In cost calculators, these options will show up as VM types with “metal” or “dedicated” in their name. In GCP’s calculator, the former also appears as a “Sole tenancy” section at the bottom of a compute resources estimate.

In practice, we find that these options are almost never necessary, and when they are they are rarely price-competitive against other NSF-sponsored HPC programs such as SDSC Expanse. Cost estimates that include bare-metal instances are in most cases denied, and otherwise need a very strong justification for their necessity.


The virtual disks attached to VMs, also called block storage, tend to be among the more expensive ways to store data in the cloud, and we don’t suggest using them to store large datasets (> 100 GB). Generally, this space is useful for storing code you’ve written, software you use, and as a temporary staging place for the sub-sections of your dataset you are actively using. If you’re trying to represent cloud data storage in your cost estimate, don’t do so by selecting large disks when configuring VMs.

The most cost effective way to store these datasets is with object storage, which roughly corresponds to a disk that lets you access individual files through an HTTP API. The next most effective way to store data is in file stores, which are roughly equivalent to networked file servers. These all have different names on the various cloud platforms, which are expressed in the following matrix:

 Block storage ($$$)File storage ($$)Object storage ($)
AzureDisk storageFile store (part of a “storage account”)Blob container (part of a “storage acocunt”)
GCPPersistent DisksFilestoreCloud storage
IBMCloud block storageCloud file storageCloud object storage

We recommend you use object storage for your cost estimate even if you do not initially have experience using it, as we strongly encourage our users to migrate to it over time and they can save quite a lot in their budget by doing so.

When budgeting for this data storage, cost calculators will ask you what level of read/write performance you need, using names like performance tiers or provisioned IOPS. We don’t recommend using anything above “standard tier” file storage quality as it can steeply increase the cost of your cloud infrastructure. Requests including high-performance data storage will need to provide rigorous benchmarks demonstrating its necessity, or else be rejected by the review team.

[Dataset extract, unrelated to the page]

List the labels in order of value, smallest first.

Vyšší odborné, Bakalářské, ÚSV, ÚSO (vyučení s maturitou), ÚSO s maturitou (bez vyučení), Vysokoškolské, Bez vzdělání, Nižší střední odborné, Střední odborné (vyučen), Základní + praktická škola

Making data available archivally

We ask that you use object storage to store the results of your work long-term and make them publicly available (that is, if you are required to or are planning to do so). This holds even if your project doesn’t have a need for particularly large amounts of storage as described in previous sections.

The reason for this is that, even when your VMS are turned off, your results stored on their inactive virtual disks still costs an order of magnitude more than it would in object storage and with the formerly-used VM deleted.

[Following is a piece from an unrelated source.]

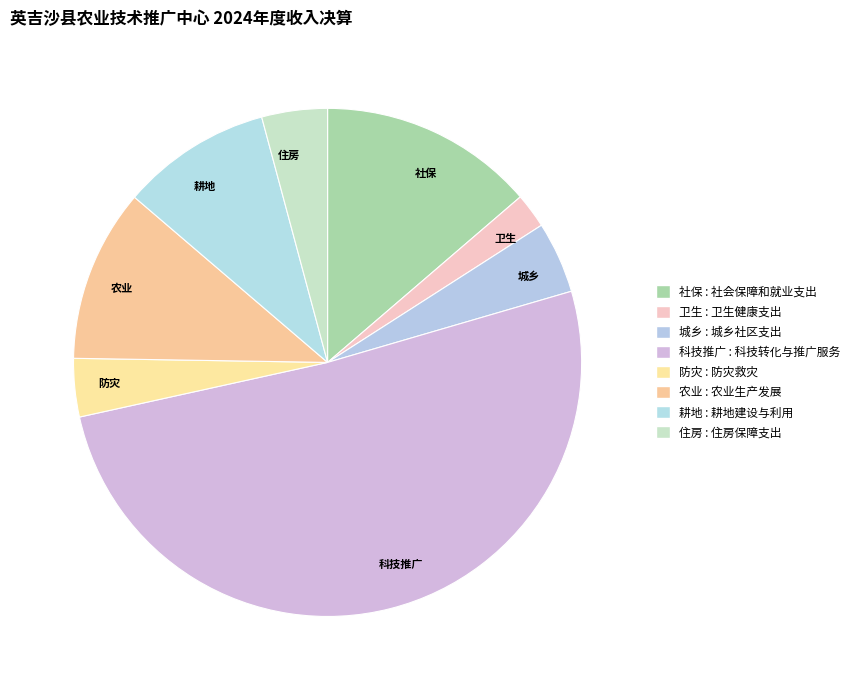

Which category has the smallest portion of the pie?

卫生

We ask that if in your justification you mention making results available to the general public, you include the details about its storage in your cost estimate.

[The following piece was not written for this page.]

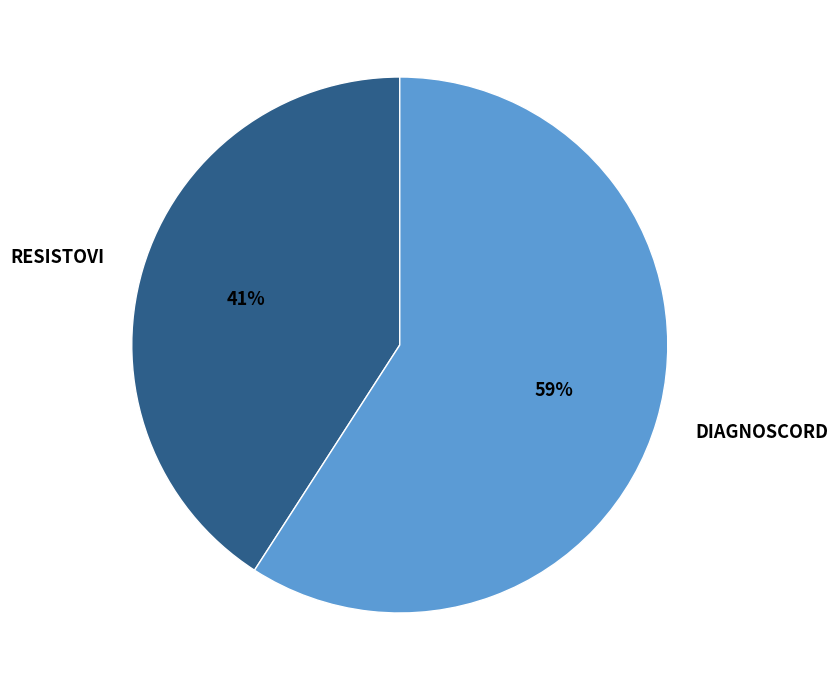

Combined, do DIAGNOSCORD and RESISTOVI account for over 50%?

Yes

Regional price differences

On larger cloud platforms, the price of your infrastructure can vary quite a bit depending on which geographic region you select. The most pronounced case of this is with AWS’s local zones, which are designed to reduce latency to a minimum for services like financial trading and video streaming. In practice we have never seen a research application for which its latency requirements justified the extra pricing of an AWS local zone, and if you estimated using one we will ask you to resubmit your estimate in a larger and cheaper region.

Right-sizing VMs

Because of on-demand VM pricing, it’s possible to budget for multiple types of machines that are each sized to handle a specific portion of your workload. Say, you might use a VM with two GPUs to test out ML training parameters for a week and then switch to two VMs with eight GPUs each to perform a 72-hour round of training on your full dataset. This process is called “right sizing”. Consider identifying if you can apply right-sizing to your workload, and if so include multiple VMs in your cost estimate to reflect this. Applications that express right-sized infrastructure help us better understand your needs and go a long way towards justifying larger budgets.